# INSTRUCTIONS FOR THE TASK
Please retype the entries exactly as they stand, leaving out any pictures.

Dataset entries

# # # # #

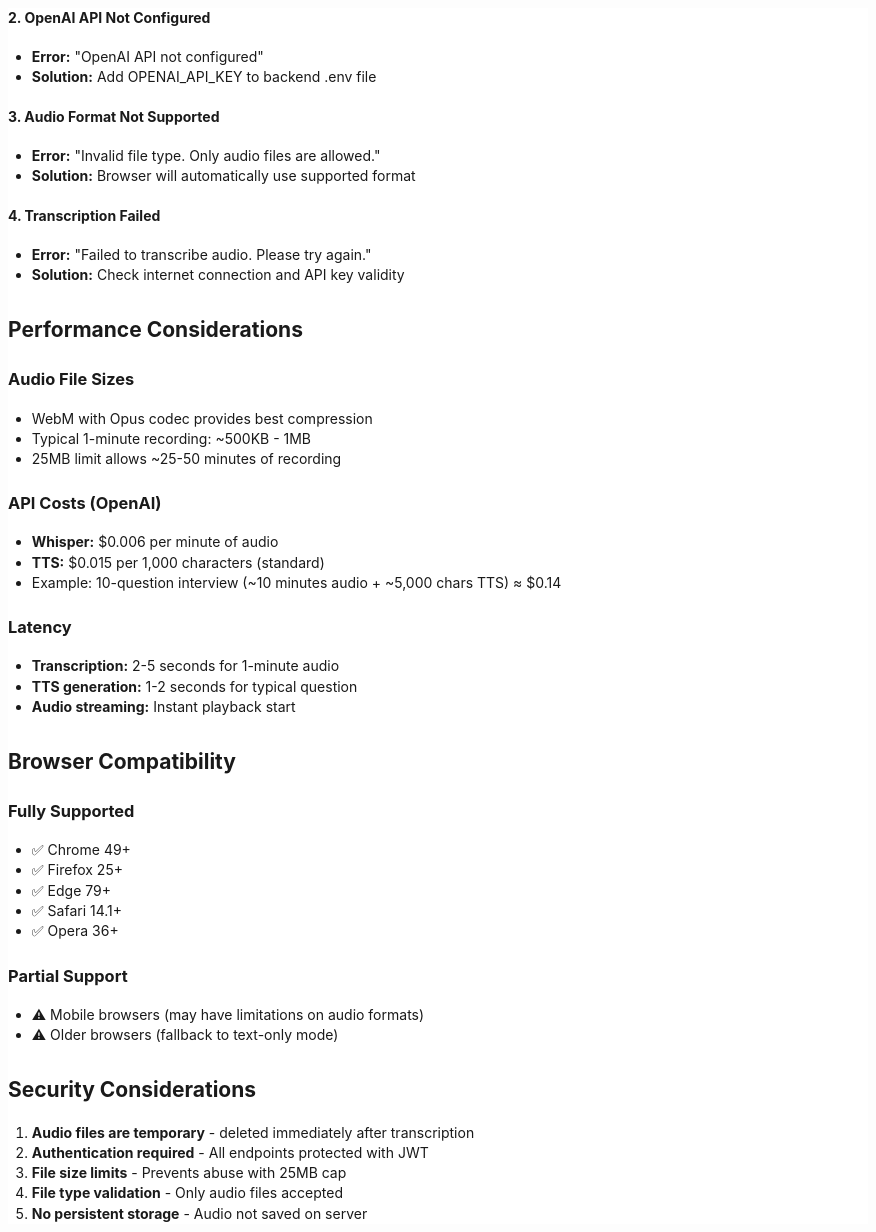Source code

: #### 2. OpenAI API Not Configured
- **Error:** "OpenAI API not configured"
- **Solution:** Add OPENAI_API_KEY to backend .env file

#### 3. Audio Format Not Supported
- **Error:** "Invalid file type. Only audio files are allowed."
- **Solution:** Browser will automatically use supported format

#### 4. Transcription Failed
- **Error:** "Failed to transcribe audio. Please try again."
- **Solution:** Check internet connection and API key validity

## Performance Considerations

### Audio File Sizes
- WebM with Opus codec provides best compression
- Typical 1-minute recording: ~500KB - 1MB
- 25MB limit allows ~25-50 minutes of recording

### API Costs (OpenAI)
- **Whisper:** $0.006 per minute of audio
- **TTS:** $0.015 per 1,000 characters (standard)
- Example: 10-question interview (~10 minutes audio + ~5,000 chars TTS) ≈ $0.14

### Latency
- **Transcription:** 2-5 seconds for 1-minute audio
- **TTS generation:** 1-2 seconds for typical question
- **Audio streaming:** Instant playback start

## Browser Compatibility

### Fully Supported
- ✅ Chrome 49+
- ✅ Firefox 25+
- ✅ Edge 79+
- ✅ Safari 14.1+
- ✅ Opera 36+

### Partial Support
- ⚠️ Mobile browsers (may have limitations on audio formats)
- ⚠️ Older browsers (fallback to text-only mode)

## Security Considerations

1. **Audio files are temporary** - deleted immediately after transcription
2. **Authentication required** - All endpoints protected with JWT
3. **File size limits** - Prevents abuse with 25MB cap
4. **File type validation** - Only audio files accepted
5. **No persistent storage** - Audio not saved on server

# # # # #

# RESULT FOR THIS TASK
Source code

: #### 2. OpenAI API Not Configured
- **Error:** "OpenAI API not configured"
- **Solution:** Add OPENAI_API_KEY to backend .env file

#### 3. Audio Format Not Supported
- **Error:** "Invalid file type. Only audio files are allowed."
- **Solution:** Browser will automatically use supported format

#### 4. Transcription Failed
- **Error:** "Failed to transcribe audio. Please try again."
- **Solution:** Check internet connection and API key validity

## Performance Considerations

### Audio File Sizes
- WebM with Opus codec provides best compression
- Typical 1-minute recording: ~500KB - 1MB
- 25MB limit allows ~25-50 minutes of recording

### API Costs (OpenAI)
- **Whisper:** $0.006 per minute of audio
- **TTS:** $0.015 per 1,000 characters (standard)
- Example: 10-question interview (~10 minutes audio + ~5,000 chars TTS) ≈ $0.14

### Latency
- **Transcription:** 2-5 seconds for 1-minute audio
- **TTS generation:** 1-2 seconds for typical question
- **Audio streaming:** Instant playback start

## Browser Compatibility

### Fully Supported
- ✅ Chrome 49+
- ✅ Firefox 25+
- ✅ Edge 79+
- ✅ Safari 14.1+
- ✅ Opera 36+

### Partial Support
- ⚠️ Mobile browsers (may have limitations on audio formats)
- ⚠️ Older browsers (fallback to text-only mode)

## Security Considerations

1. **Audio files are temporary** - deleted immediately after transcription
2. **Authentication required** - All endpoints protected with JWT
3. **File size limits** - Prevents abuse with 25MB cap
4. **File type validation** - Only audio files accepted
5. **No persistent storage** - Audio not saved on server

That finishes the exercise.